Conclusion: In this cohort of patient with AML and MDS, patients in CR (CR1 or CR2) demonstrated significantly better OS and NRM compared to patients who underwent HSCT in CRp (CRp1 or CRp2). CRp conferred an intermediate prognostic status, better than refractory disease, but significantly worse than ‘classic’ CR. Our results suggest that achieving a CR prior to HSCT should remain the gold standard for patient in AML or MDS receiving allogeneic HSCT.
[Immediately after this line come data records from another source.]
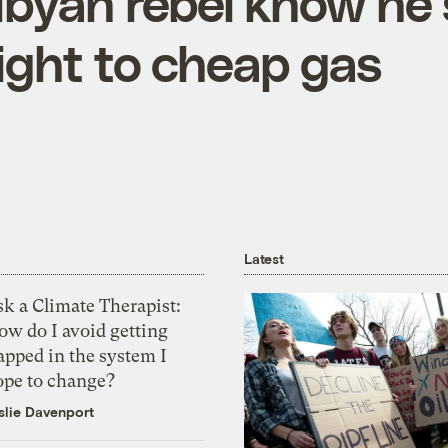
Libyan rebel know he’
right to cheap gas
Latest
k a Climate Therapist:
ow do I avoid getting
apped in the system I
ope to change?
slie Davenport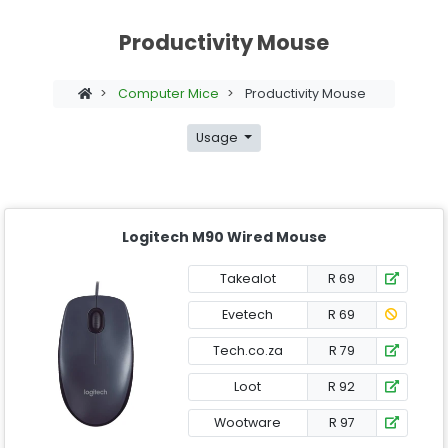
Productivity Mouse
>
Computer Mice
>
Productivity Mouse
Usage
Logitech M90 Wired Mouse
Takealot
R 69
Evetech
R 69
Tech.co.za
R 79
Loot
R 92
Wootware
R 97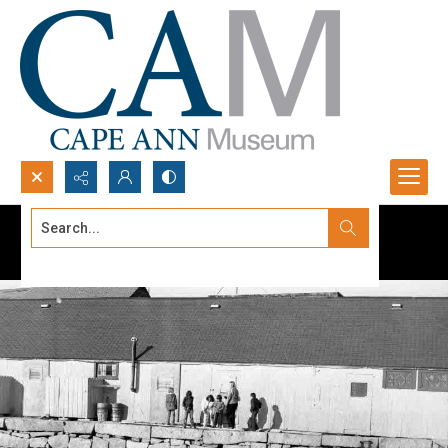
Search...
Advanced search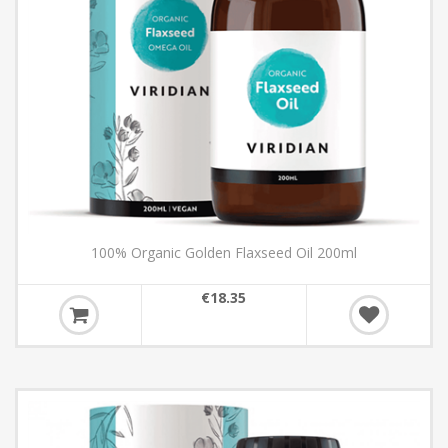
100% Organic Golden Flaxseed Oil 200ml
€18.35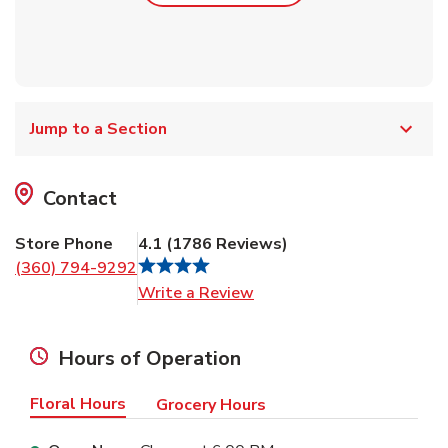
Jump to a Section
Contact
Store Phone
4.1
(
1786
Reviews
)
(360) 794-9292
Link Opens in New Tab
Write a Review
Hours of Operation
Floral Hours
Grocery Hours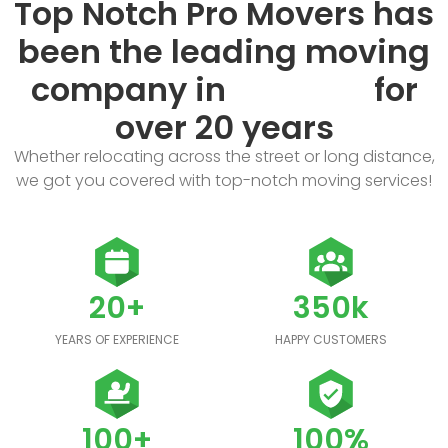
Top Notch Pro Movers has
been the leading moving
company in
for
over 20 years
Whether relocating across the street or long distance,
we got you covered with top-notch moving services!
20+
350k
YEARS OF EXPERIENCE
HAPPY CUSTOMERS
100+
100%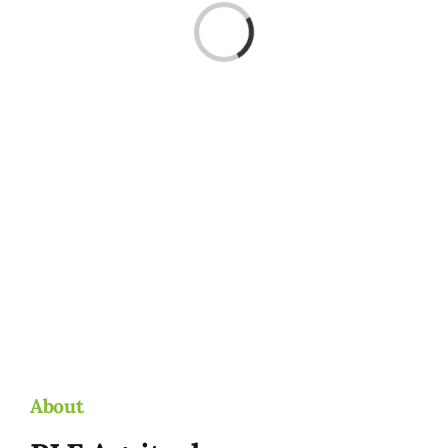
Loading...
About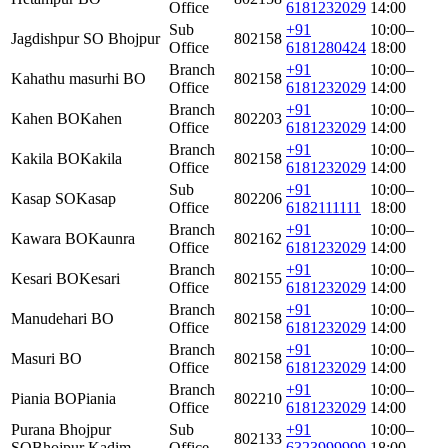
Office
6181232029
14:00
Sub
+91
10:00–
Jagdishpur SO Bhojpur
802158
Office
6181280424
18:00
Branch
+91
10:00–
Kahathu masurhi BO
802158
Office
6181232029
14:00
Branch
+91
10:00–
Kahen BO
Kahen
802203
Office
6181232029
14:00
Branch
+91
10:00–
Kakila BO
Kakila
802158
Office
6181232029
14:00
Sub
+91
10:00–
Kasap SO
Kasap
802206
Office
6182111111
18:00
Branch
+91
10:00–
Kawara BO
Kaunra
802162
Office
6181232029
14:00
Branch
+91
10:00–
Kesari BO
Kesari
802155
Office
6181232029
14:00
Branch
+91
10:00–
Manudehari BO
802158
Office
6181232029
14:00
Branch
+91
10:00–
Masuri BO
802158
Office
6181232029
14:00
Branch
+91
10:00–
Piania BO
Piania
802210
Office
6181232029
14:00
Purana Bhojpur
Sub
+91
10:00–
802133
SO
Bhojpur Kadim
Office
6323999999
18:00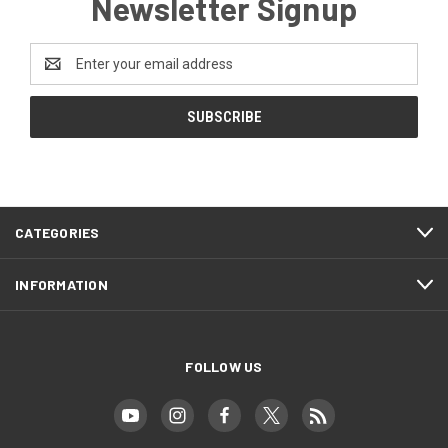
Newsletter Signup
Email
Address
CATEGORIES
INFORMATION
FOLLOW US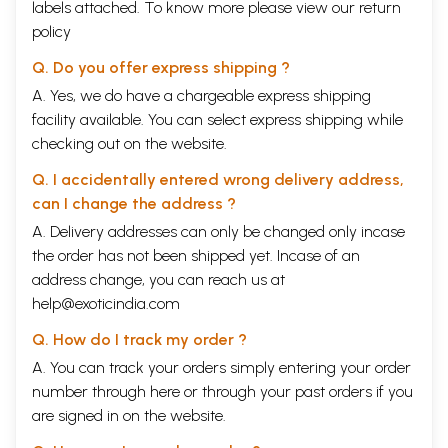
labels attached. To know more please view our
return
V/ART AND THE ESTABLISHMENT
ART AND LIFE IN INDIA AFTER INDEPENDENCE
B.C. Sanyal
115
policy
ART AND PATRONAGE IN INDIA TODAY
Amitabha Banerjee
121
Q. Do you offer express shipping ?
A BRIEF REVIEW OF CURRENT CULTURAL NATIONALISM
Geeta
124
Kapur
A. Yes, we do have a chargeable express shipping
ART IN PRESENT-DAY INDIA
Harish Chandra Rai
128
facility available. You can select express shipping while
THE PATRONAGE OF ART: RECENT TRENDS
I. M. Vittalmurthy
132
checking out on the website.
THE ARTIST IN THE PRESENT CONTEXT
S. K. Chatterjee
136
IN RETROSPECT
Sankho Chaudhuri
138
Q. I accidentally entered wrong delivery address,
Epilogue
142
Contributors
146
can I change the address ?
A. Delivery addresses can only be changed only incase
Sample Pages
the order has not been shipped yet. Incase of an
address change, you can reach us at
help@exoticindia.com
Q. How do I track my order ?
A. You can track your orders simply entering your order
number through
here
or through your
past orders
if you
are signed in on the website.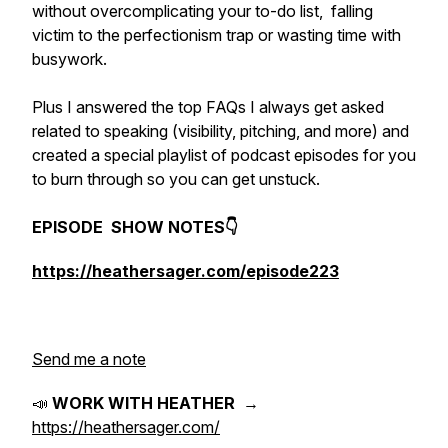
without overcomplicating your to-do list, falling
victim to the perfectionism trap or wasting time with
busywork.
Plus I answered the top FAQs I always get asked
related to speaking (visibility, pitching, and more) and
created a special playlist of podcast episodes for you
to burn through so you can get unstuck.
EPISODE SHOW NOTES👇
https://heathersager.com/episode223
Send me a note
📣
WORK WITH HEATHER
→
https://heathersager.com/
Table. Hazard Ratios (HR) for non-relapse mortality (NRM) and overall survival (OS) at 1 year.

 NRM OS 
CR=complete remission; CRp=pathologic CR; PIF=primary induction failure. 
CR1 (n=164) Reference Reference 
CR2 (n=102) 1.4 (p=0.3) 1.3 (p=0.3) 
CRp1 (n=48) 2.4 (p=0.01) 2.4 (p=0.001) 
CRp2 (n=30) 1.7 (p=0.2) 1.9 (p=0.05) 
PIF (n=47) 3.7 (p=0.001) 3.6 (p=0.001) 
First relapse (n=36) 4.6 (p=0.001) 6.7 (p=0.001) 
 NRM OS 
CR=complete remission; CRp=pathologic CR; PIF=primary induction failure. 
CR1 (n=164) Reference Reference 
CR2 (n=102) 1.4 (p=0.3) 1.3 (p=0.3) 
CRp1 (n=48) 2.4 (p=0.01) 2.4 (p=0.001) 
CRp2 (n=30) 1.7 (p=0.2) 1.9 (p=0.05) 
PIF (n=47) 3.7 (p=0.001) 3.6 (p=0.001) 
First relapse (n=36) 4.6 (p=0.001) 6.7 (p=0.001) 

Figure 1.

NRM by Pre-Transplant Remission Status

Figure 1.

NRM by Pre-Transplant Remission Status

Figure 2.

OS by Pre-Transplant Remission Status

Figure 2.

OS by Pre-Transplant Remission Status

Disclosures: No relevant conflicts of interest to declare.